The FT ran an article by Martin Arnold at the end of December that reported that bank legal penalties leapt to a record $56 billion in 2014 according to research completed by the paper.  The story also reports the average fine levied by the FCA has increase five fold year-on-year.  Obviously big hits during 2014 include the $16.6 billion fine paid by BoA to resolved mortgage related allegations, over $6 billion of FX related fines for several banks including JP Morgan, Citi, RBS (and BoA again), and the nearly $9 billion fine paid by BNP for violating trading sanctions (and reportedly not coming clean).  The BNP episode was followed by a suspension of USD clearing for one year for the French bank and the "retirement" of its ex CEO and standing Chairman.  

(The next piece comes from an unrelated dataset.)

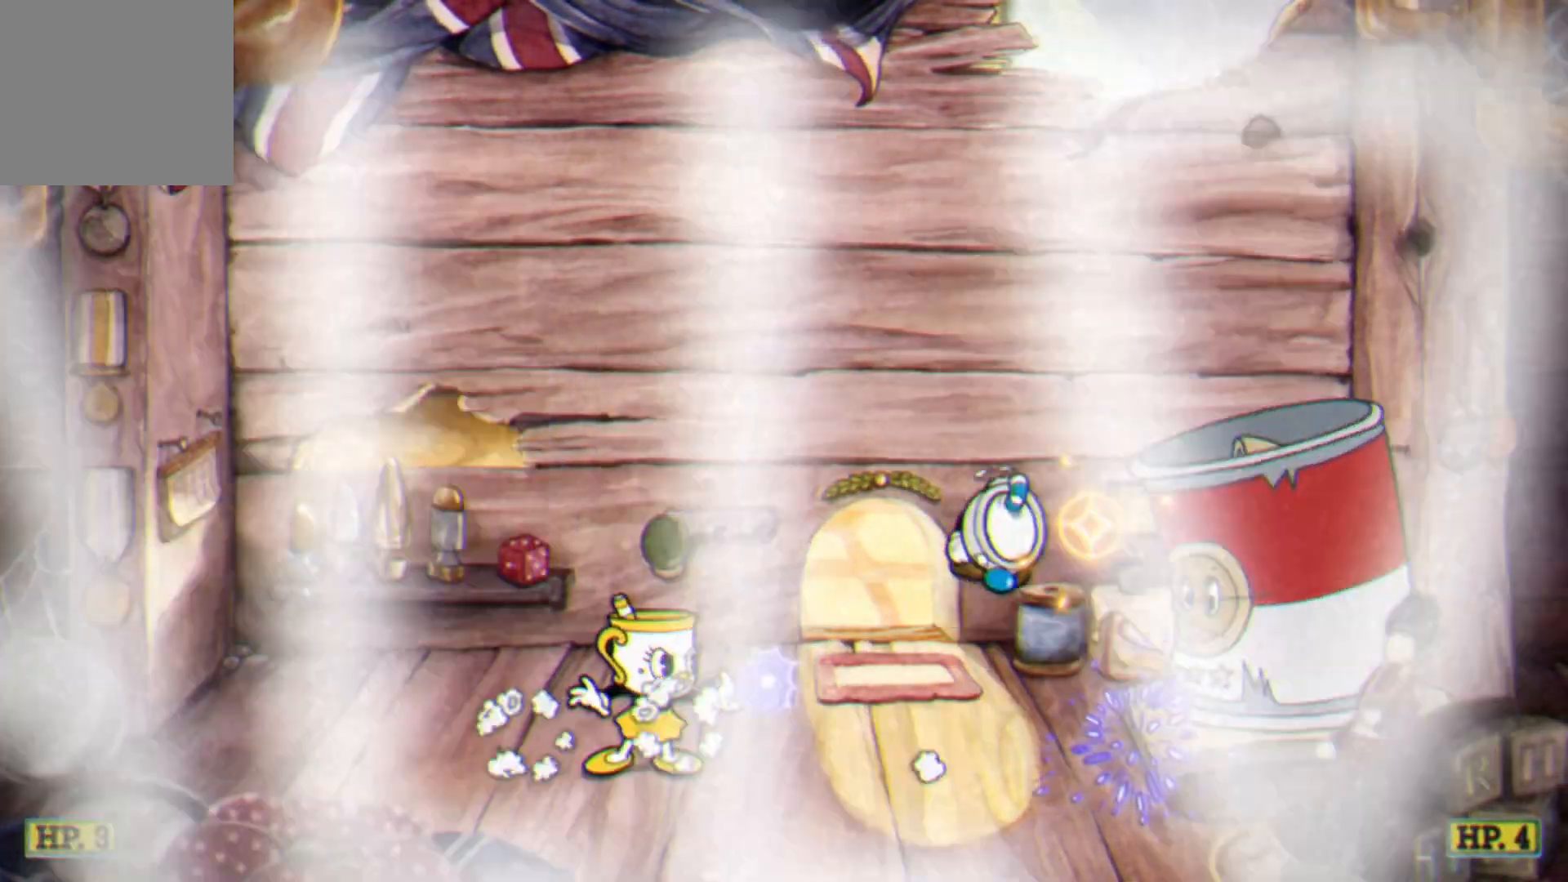
{"buttons": ["L2"], "left_stick": "left", "events": [[33, "L2", "up"], [100, "L1", "down"], [183, "L2", "down"], [233, "left_stick", "up-left"], [267, "L1", "up"], [367, "left_stick", "left"]]}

The Guardian reported on 12 November 2014 that total cummulative bank fines for the period of 2009 to 2013 alone was £166 billion, according to CCP Research.  

All of this underscores the the real financial costs to shareholders (after tax and capital destructive) of not getting adequate risk oversight, control frameworks, and compliance disclosure in place to the full satisfaction of their regulator.  

Another wake up call for board members and the ever growing emphasis on enhanced risk governance for the commercial banking industry.